Des évangiles personnalisés sont disponibles
même pour qui préfère le désespoir tranquille du foyer,
la brume irisée tombe ponctuelle sur les plaines hyper technologiques.
Mieux que des petites vieilles bras dessus-dessous à la sortie de la paroisse
Ou des chefs de famille sérieux qui ouvrent le journal pendant que les filles apportent les gâteaux.
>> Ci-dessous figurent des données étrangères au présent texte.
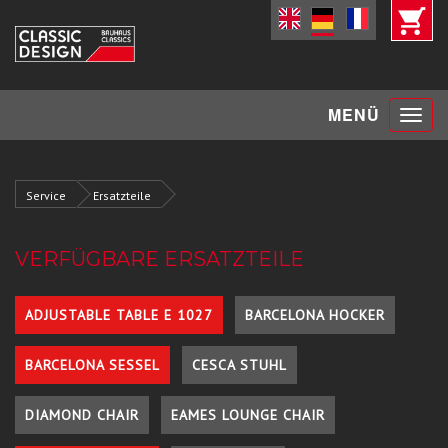
Toggle
MENÜ
navigat
Service
Ersatzteile
VERFÜGBARE ERSATZTEILE
ADJUSTABLE TABLE E 1027
BARCELONA HOCKER
BARCELONA SESSEL
CESCA STUHL
DIAMOND CHAIR
EAMES LOUNGE CHAIR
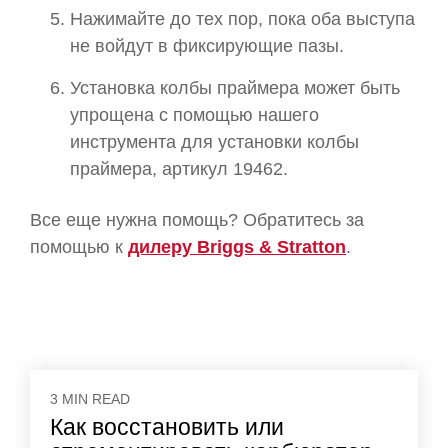
Нажимайте до тех пор, пока оба выступа
не войдут в фиксирующие пазы.
Установка колбы праймера может быть
упрощена с помощью нашего
инструмента для установки колбы
праймера, артикул 19462.
Все еще нужна помощь? Обратитесь за
помощью к
дилеру Briggs & Stratton
.
3 MIN READ
Как восстановить или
Aujourd’hui on a plutôt affaire à des saint François qui vendent des matelas en latex,
des Savonarole qui savent se servir de Power Point
et qui enregistrent leurs sermons sur la rubrique du portable,
à des jeunes largués qui n’ont plus la rue comme maîtresse, même pas ça,
mais des agences immobilières pleines de bibelots et d’affiches spirituelles.
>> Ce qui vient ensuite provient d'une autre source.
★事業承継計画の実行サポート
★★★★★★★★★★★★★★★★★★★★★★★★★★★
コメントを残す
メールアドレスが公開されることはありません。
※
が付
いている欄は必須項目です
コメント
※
LES PLUS BELLES FEMMES DU MONDE

Tous les matins elle prépare le déjeuner à un mari pensif et à un fils désenchanté,
tandis qu’elle, le soir, elle s’endort toujours aux trois quarts du film,
tandis qu’elle, elle a la peau flétrie
et bien des fois alors qu’elle danse au son d’une musique imaginaire,
elle, en revanche, elle répète par cœur la leçon de français,
chaque jour, en revanche, elle rumine consciencieusement ses peines
sans en perdre la moindre goutte,
elle, en revanche, elle appuie la tête sur la vitre
avec ce regard perdu que rien ni personne ne trouvera jamais plus,
en revanche elle déteste ses mains potelées, elle n’est pas à son aise sur cette terre,
en revanche elle est heureuse quand elle s’assied dans le divan et feuillette le catalogue d’Ikéa,
tandis qu’elle ne veut rien que le grand amour,
tandis qu’elle se ronge les ongles impatiente de rentrer chez elle,
elle, en revanche, a un air sévère et contrit
mais moi, je la vois petite fille, la tête pleine de pensées magiques,
qui parle à ses poupées et marche en tenant la main de son père,
alors qu’elle est assise à la place réservée aux invalides de guerre
dans sa robe à fleurs, le regard mystérieusement fixé vers le ciel,
alors qu’elle approche de ses soixante-dix ans, ses yeux n’ont pas changé
les yeux ne vieillissent pas -
parfois elle pense à la mort, parfois elle pense à la vie, toujours elle pense aux courses du ménage,
tandis qu’elle, cela fait cinq bonnes minutes qu’elle est en train de se demander si le monsieur en face est suffisamment âgé pour qu’elle lui cède sa place,
tandis qu’elle ne parvient pas à envoyer de message avec son portable,
elle au contraire me sourit et me laisse passer,
parce que les plus belles femmes du monde vivent dans les autobus et n’en descendent jamais.